SOURCE DOCUMENT –
We’re all in the same global boat – racing the rapids of capitalism, low on fuel and overheating. Colin Tudge assesses the doomsayers, Ecological Ethics, Half Gone, The Revenge of Gaia and State of the World 2006 and concludes that we need to put those thinking caps on
Ecological Ethics: An Introduction, by Patrick Curry 224pp, Polity, £14.99
Half Gone: Oil, Gas, Hot Air and the Global Energy Crisis, by Jeremy Leggett 320pp, Portobello, £12.99
The Revenge of Gaia: Why the Earth is Fighting Back – And How We Can Still Save Humanity, by James Lovelock 192pp, Allen Lane, £16.99
State of the World 2006: The Challenge of Global Sustainability, edited by Linda Starke 244pp, Earthscan/Worldwatch, £14.99
In a world of war, famine and fairly frequent natural disaster, we are bound as sentient citizens to ask: are the powers-that-be who contrive to be in charge actively wicked or merely incompetent? Did they wish this world upon us or did it creep up on them? In truth, there is plenty of evidence for both – lies, plotting, and connivance in the highest places, professionally executed, combined with an inability to assess good advice or take it.
But let’s be fair. The world is too big and complicated and the people within it too numerous and varied to be tightly controlled. Despite the best of scholarship and the most powerful computer models, natural disasters remain beyond our understanding. Even the ones that seem to be understood in principle, including earthquakes and global warming, cannot be predicted in detail. We may think we control some aspects of our lives, not least the economy which we did, after all, create ourselves, but that too is largely illusory. As the ancient Greeks emphasised, Hegel pointed out in the early 19th century and game theorists confirmed in the 20th, history and all economies unfold according to their own internal rules. Once they are set up they run their course, despite the best or worst efforts of politicians to stay in charge of them.
So as the third Millennium gets under way, we find ourselves borne on currents of astonishing speed and power which, though largely our own creations, are outside all human control. The world’s governments, corporations, and the experts who are advising both could do a lot better – wickedness and incompetence are well in evidence. But it is not at all clear that even with the best will in the world and the best available knowledge, we can now do much more than wait and see. I am now past 60, and I don’t anticipate being drowned or starved or bayonetted in the decade or so that I hope is left to me. But I certainly fear for my grandchildren.
If anything useful can be done, it must be done by us. The powers-that-be have had their chance, and blown it. Huge discussions are needed of a truly public and spontaneous kind on just about everything, and for that we need good information, unfiltered by vested interests. A library of what is essentially subversive literature is building up apace, and these four books are valuable contributions to it.
Three great currents are afoot, changing the world for ever, to its roots and perhaps terminally. The first is modern capitalism. Not capitalism per se, the cooperative and cosily transparent trading of Adam Smith, but the grown-up kind, the monster it has metamorphosed into, in which the market has become global and competition absolute, a fight to the death with winner taking all. Indeed the market has become the ultimate arbiter of social norms and of right and wrong – what’s right is whatever people can afford and are prepared to pay for. The law is then adjusted accordingly (or simply ignored, whichever is the cheaper).

WRITTEN PROBLEM – In the book review above, reproduce word for word the passage that begins with "But let’s be" and ends with "charge of them.".

GIVEN ENTRIES –
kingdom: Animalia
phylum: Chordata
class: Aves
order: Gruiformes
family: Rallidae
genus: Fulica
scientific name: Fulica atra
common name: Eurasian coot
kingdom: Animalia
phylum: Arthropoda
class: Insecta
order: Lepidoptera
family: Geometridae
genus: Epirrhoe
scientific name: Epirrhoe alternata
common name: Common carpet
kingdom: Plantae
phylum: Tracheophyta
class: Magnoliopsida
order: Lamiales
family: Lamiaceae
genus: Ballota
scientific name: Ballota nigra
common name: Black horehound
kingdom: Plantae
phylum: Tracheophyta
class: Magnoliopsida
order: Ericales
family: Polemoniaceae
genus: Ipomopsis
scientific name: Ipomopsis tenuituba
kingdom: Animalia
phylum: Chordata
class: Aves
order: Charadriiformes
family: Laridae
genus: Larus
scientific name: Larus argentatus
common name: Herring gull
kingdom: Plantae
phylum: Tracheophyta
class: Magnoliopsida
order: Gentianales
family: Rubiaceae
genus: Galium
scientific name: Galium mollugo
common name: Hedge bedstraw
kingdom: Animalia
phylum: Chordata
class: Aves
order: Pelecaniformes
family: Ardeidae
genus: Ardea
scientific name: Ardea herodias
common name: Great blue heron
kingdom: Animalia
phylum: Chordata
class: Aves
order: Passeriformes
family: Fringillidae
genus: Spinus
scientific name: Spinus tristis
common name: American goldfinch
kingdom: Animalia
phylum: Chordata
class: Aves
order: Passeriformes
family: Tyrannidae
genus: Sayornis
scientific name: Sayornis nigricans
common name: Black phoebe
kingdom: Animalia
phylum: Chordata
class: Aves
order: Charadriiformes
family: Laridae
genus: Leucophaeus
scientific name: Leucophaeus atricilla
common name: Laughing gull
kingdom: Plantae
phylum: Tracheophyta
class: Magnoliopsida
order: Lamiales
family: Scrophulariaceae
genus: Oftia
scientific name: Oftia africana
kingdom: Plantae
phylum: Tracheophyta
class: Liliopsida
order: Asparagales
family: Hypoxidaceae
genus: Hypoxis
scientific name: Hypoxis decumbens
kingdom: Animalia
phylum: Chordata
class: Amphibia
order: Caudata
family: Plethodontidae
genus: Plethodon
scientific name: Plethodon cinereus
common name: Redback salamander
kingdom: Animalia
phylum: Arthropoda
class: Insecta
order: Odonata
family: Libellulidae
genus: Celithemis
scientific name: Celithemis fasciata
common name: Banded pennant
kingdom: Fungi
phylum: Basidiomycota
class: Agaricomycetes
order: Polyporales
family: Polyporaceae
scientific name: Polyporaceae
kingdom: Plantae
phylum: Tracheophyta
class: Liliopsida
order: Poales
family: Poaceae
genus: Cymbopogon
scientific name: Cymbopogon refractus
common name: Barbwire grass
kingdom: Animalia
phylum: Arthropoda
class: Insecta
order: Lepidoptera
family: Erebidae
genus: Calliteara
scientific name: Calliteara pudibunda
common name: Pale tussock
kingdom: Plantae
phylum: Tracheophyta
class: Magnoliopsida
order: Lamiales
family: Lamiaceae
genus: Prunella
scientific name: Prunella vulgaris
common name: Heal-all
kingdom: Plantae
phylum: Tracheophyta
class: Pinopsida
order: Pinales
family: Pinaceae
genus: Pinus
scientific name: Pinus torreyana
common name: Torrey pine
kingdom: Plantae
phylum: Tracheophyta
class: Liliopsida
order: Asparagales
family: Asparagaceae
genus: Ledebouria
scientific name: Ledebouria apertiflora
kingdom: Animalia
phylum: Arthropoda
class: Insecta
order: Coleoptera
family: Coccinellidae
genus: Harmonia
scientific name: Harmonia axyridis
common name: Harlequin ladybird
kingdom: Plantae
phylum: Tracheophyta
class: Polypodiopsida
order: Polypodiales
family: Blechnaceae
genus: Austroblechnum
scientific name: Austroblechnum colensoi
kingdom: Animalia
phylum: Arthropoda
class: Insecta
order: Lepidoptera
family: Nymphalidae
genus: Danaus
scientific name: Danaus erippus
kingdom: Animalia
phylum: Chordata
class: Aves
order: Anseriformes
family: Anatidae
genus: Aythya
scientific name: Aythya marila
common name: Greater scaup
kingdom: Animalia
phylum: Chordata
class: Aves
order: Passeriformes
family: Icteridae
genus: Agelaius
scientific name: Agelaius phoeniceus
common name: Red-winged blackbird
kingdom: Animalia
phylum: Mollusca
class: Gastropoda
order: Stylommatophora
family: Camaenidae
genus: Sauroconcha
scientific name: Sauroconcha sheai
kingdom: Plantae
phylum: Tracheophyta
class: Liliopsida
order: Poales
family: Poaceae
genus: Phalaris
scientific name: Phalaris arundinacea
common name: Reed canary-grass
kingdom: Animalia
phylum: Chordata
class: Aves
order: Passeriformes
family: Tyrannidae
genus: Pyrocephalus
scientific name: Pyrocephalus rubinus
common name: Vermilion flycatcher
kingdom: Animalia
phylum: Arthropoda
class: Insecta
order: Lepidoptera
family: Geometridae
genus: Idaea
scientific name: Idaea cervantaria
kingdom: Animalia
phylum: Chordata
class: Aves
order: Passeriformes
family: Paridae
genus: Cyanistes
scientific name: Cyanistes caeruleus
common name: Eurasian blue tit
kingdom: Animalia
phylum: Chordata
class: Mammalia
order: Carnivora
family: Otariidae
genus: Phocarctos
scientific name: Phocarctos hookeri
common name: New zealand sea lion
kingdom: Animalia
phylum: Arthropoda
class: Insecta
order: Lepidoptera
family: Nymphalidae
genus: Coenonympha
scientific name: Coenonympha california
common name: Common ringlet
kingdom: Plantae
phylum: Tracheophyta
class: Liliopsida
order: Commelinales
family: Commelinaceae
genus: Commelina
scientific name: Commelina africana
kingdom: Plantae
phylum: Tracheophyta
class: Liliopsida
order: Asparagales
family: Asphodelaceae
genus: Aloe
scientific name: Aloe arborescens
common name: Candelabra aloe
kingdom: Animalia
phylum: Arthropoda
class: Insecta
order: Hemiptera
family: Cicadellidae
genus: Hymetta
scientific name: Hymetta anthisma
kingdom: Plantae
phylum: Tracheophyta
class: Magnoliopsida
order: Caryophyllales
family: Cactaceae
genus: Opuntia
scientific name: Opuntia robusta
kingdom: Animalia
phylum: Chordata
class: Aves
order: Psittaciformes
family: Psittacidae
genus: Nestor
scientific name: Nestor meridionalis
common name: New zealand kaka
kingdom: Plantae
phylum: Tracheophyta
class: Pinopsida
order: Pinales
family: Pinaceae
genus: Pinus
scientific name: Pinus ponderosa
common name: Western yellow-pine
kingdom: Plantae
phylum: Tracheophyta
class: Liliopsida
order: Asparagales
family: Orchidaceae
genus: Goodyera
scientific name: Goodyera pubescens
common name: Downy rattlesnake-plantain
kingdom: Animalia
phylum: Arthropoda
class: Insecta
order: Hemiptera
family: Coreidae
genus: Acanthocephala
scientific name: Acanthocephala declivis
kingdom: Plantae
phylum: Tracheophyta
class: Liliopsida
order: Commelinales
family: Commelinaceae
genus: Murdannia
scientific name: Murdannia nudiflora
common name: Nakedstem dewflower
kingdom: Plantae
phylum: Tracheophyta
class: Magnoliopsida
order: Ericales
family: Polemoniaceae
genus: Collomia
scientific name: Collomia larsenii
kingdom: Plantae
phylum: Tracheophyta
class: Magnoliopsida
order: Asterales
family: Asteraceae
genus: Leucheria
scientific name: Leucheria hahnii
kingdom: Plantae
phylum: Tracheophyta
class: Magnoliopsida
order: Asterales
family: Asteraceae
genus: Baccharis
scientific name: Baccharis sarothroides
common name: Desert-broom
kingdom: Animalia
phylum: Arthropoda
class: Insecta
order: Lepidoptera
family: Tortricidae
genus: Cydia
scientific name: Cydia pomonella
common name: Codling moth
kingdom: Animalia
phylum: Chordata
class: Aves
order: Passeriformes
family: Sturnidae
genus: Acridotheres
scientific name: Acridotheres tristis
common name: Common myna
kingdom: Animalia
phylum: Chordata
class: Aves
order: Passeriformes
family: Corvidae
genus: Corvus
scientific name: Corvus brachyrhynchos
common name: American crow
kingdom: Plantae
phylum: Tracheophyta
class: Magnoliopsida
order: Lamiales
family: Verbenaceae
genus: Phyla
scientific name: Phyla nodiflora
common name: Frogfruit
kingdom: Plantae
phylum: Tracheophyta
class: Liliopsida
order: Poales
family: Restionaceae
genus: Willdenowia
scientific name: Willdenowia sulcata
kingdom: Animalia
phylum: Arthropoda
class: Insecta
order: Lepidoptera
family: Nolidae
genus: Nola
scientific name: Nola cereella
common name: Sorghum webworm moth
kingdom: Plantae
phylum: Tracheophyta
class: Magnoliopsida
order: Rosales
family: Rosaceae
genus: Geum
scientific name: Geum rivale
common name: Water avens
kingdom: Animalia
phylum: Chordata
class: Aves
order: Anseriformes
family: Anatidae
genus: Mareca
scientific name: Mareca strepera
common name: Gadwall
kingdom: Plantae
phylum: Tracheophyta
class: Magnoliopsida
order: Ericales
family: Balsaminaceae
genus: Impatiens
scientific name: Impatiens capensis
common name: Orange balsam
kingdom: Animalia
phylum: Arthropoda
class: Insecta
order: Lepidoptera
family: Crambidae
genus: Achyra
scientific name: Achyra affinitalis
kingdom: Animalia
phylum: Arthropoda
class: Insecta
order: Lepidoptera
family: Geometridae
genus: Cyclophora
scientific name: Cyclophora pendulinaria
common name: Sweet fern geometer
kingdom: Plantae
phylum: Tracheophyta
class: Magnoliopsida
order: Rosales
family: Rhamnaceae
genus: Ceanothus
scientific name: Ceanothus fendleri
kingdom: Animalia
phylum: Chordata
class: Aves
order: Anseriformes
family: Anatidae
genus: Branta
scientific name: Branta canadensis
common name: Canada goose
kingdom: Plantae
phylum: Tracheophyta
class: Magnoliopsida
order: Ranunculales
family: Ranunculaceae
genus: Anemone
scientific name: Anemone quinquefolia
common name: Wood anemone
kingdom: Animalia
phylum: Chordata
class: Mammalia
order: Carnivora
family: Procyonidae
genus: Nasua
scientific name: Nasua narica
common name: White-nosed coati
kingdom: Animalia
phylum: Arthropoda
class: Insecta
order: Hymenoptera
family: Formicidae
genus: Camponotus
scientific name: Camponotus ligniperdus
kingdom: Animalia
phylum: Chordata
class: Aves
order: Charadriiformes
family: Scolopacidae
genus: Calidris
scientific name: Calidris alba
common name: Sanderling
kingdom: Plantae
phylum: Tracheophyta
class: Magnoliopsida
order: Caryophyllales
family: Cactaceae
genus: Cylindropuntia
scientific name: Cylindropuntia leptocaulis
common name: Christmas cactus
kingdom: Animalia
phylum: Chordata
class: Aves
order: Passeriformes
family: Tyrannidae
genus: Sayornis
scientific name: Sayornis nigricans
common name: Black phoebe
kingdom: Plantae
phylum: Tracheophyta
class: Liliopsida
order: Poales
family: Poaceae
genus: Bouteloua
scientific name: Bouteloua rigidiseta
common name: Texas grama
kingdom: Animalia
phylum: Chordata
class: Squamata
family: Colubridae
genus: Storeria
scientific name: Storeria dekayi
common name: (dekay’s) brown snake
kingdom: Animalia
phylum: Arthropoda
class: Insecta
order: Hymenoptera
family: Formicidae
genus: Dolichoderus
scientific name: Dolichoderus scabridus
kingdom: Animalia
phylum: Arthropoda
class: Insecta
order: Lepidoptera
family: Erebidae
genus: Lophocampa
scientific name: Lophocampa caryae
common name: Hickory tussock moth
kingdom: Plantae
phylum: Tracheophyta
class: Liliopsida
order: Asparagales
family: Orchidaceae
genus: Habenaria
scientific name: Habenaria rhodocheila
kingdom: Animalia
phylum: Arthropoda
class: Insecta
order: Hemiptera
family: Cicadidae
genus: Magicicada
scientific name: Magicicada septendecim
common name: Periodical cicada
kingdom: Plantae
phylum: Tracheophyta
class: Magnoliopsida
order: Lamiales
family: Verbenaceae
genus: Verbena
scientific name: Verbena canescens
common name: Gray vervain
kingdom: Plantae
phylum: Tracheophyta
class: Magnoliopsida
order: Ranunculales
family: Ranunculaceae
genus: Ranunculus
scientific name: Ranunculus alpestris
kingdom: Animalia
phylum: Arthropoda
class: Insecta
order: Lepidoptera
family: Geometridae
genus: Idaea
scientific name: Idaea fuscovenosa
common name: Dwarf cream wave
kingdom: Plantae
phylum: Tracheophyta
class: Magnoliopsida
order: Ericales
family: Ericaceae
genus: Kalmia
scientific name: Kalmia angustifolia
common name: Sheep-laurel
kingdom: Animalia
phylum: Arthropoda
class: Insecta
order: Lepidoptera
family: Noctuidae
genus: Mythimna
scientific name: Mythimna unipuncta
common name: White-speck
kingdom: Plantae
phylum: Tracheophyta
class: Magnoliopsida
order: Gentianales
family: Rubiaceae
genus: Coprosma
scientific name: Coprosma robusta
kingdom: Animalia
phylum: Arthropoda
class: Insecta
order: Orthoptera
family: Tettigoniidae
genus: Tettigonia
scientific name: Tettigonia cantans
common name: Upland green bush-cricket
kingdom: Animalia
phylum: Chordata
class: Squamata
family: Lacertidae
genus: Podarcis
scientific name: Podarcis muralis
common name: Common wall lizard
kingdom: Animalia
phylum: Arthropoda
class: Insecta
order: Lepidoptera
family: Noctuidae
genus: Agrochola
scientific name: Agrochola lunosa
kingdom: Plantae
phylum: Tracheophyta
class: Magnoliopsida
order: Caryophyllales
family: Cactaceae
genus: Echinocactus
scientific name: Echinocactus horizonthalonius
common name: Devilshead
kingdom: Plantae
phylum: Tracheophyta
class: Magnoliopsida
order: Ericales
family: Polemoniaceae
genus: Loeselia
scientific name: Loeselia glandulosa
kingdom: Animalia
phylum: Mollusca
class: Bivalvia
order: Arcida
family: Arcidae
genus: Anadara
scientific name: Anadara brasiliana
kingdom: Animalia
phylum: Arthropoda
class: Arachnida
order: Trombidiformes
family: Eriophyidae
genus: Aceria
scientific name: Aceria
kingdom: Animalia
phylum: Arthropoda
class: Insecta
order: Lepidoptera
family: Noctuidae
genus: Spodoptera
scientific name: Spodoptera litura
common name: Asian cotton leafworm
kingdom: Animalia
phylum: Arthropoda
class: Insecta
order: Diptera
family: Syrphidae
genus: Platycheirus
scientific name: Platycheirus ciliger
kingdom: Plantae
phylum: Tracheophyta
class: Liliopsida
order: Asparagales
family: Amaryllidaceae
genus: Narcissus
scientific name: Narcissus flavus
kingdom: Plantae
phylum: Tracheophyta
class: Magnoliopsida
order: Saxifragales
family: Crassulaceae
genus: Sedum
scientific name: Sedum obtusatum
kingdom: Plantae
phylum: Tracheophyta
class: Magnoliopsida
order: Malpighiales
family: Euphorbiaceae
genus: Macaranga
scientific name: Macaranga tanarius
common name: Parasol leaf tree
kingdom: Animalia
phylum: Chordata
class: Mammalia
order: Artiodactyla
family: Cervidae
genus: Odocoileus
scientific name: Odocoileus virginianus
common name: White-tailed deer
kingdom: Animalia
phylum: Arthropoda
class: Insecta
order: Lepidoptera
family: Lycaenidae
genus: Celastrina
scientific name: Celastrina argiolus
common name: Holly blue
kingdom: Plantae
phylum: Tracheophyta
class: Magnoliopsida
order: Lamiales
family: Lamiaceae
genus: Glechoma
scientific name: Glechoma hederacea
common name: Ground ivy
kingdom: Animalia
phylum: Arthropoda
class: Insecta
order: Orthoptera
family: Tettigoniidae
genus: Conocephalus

THE RESULT –
But let’s be fair. The world is too big and complicated and the people within it too numerous and varied to be tightly controlled. Despite the best of scholarship and the most powerful computer models, natural disasters remain beyond our understanding. Even the ones that seem to be understood in principle, including earthquakes and global warming, cannot be predicted in detail. We may think we control some aspects of our lives, not least the economy which we did, after all, create ourselves, but that too is largely illusory. As the ancient Greeks emphasised, Hegel pointed out in the early 19th century and game theorists confirmed in the 20th, history and all economies unfold according to their own internal rules. Once they are set up they run their course, despite the best or worst efforts of politicians to stay in charge of them.